People have a good time. It should also be said: there are a number of good-looking young people on the Camino, and there is a kind of restrained but palpable sexiness to it (and what better place to meet a spouse?). A Pilgrim Church, likewise, will be a positive pleasure to be part of.
A pilgrim passes through created nature and is glad of it. One is surrounded by beauty: dawns, hills, trees, mists, all of which one encounters at a walking pace, the speed of the soul. Animals are there, too: as the adorably sweet figure of Saint Roch and his helpful dog.
The Pilgrim Church will also care for the environment that it moves through and meditates upon.
A pilgrim has encounters outside his or her own type or community. Barriers come down, allowing one to meet extraordinary people from different faiths and confessions. Groups form and a type of moving, ad-hoc village comes into existence.
I walked with Buddhists, Evangelicals, Jews, atheists – all of us headed to the same place, reifying the visual metaphor of the scallop shell symbol of the Camino, the converging lines from all over the hemisphere.
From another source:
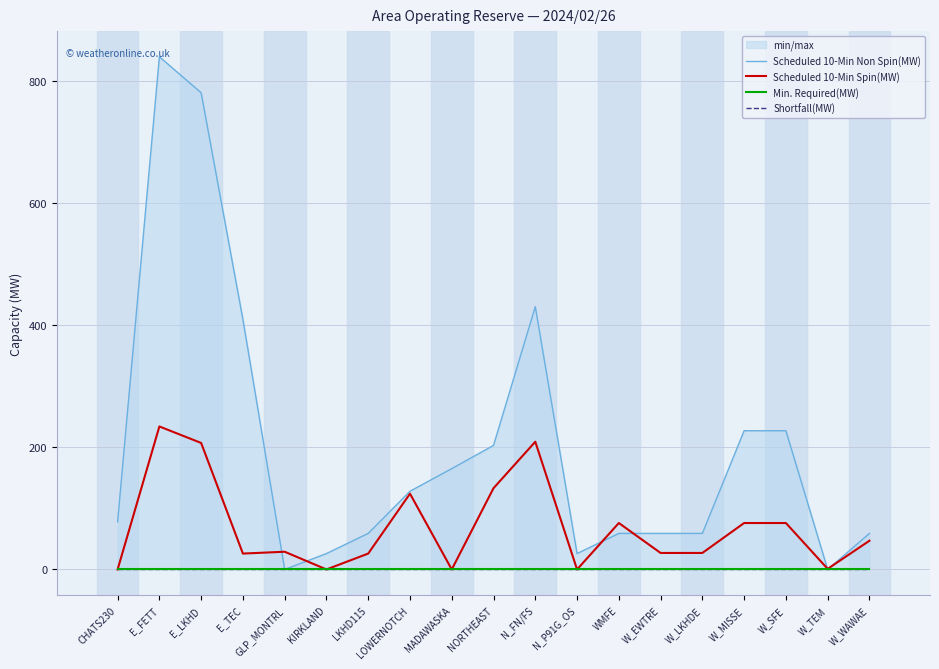

At which label does Min. Required(MW) reach its minimum?

CHATS230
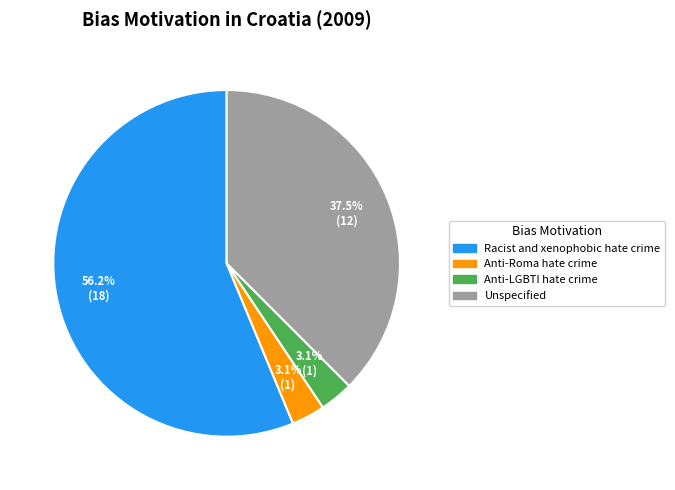

Which has a higher value, Anti-LGBTI hate crime or Unspecified?

Unspecified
No-one gives anyone else a hard time about their faith or lack of it (or not that I ever heard). Pilgrimage is anarchic in the best sense, formally uncontrolled but self-organising; small-c catholic in its acceptance, conforming to St Augustine’s vision in The City of God:
This heavenly city, then, while it sojourns on earth, calls citizens out of all nations, and gathers together a society of pilgrims of all languages, not scrupling about diversities in the manners, laws, and institutions whereby earthly peace is secured and maintained, but recognising that, however various these are, they all tend to one and the same end of earthly peace. It therefore is so far from rescinding and abolishing these diversities, that it even preserves and adopts them, so long only as no hindrance to the worship of the one supreme and true God is thus introduced.
Finally, and especially for me, the most important parallel: it is difficult to judge others or hector them when you are walking, sweating, panting. To point out the mote in a brother’s eye you really need to be sedentary, probably in a big leather armchair with a study full of books, or standing behind a lectern, or more likely in front of a webcam set-up.
Of course pilgrims have conversations and even arguments, one or two of which were among the most rewarding of my life, but they take place side-by-side – not face-to-face, oppositionally or hierarchically.
The pilgrim often walks in silence, alone, thinking about his or her own life, not scolding others. I was pleasantly surprised by the lack of ranting loonies or self-appointed catechists on the Camino, perhaps because they do not have a captive audience.
The constantly-mobile pilgrim is also less amenable to control. The Pilgrim Church is not a finger-wagging, mansplaining Church of God-expertise.
There are differences between the pilgrim and the Pilgrim Church. One that occurred to me was found in the slight sense of sadness at the end: Santiago de Compostela was reached with an air of satisfaction but one also touched by melancholy: you can feel the pace slow, the stops becoming more frequent, and hear our companions reflecting: I wish we didn’t have to finish, and this could go on indefinitely.
The little band – your newly found mobile village – is going to disperse forever. We finish, say farewell, and sit on our various flights home, maybe planning our next. One realises that this physical journey was a living metaphor, but not the real thing.
The end of all our pilgrimages, the real Jerusalem, is the telos where our hearts find rest: in death, eternal togetherness in God, where all lines and paths inevitably culminate: the terminus devoutly to be wish’d.
We do not have to run there, but nor should we try to turn back, or delay: in this, everyone is a pilgrim within the universal Church, whether they like it or know it or not.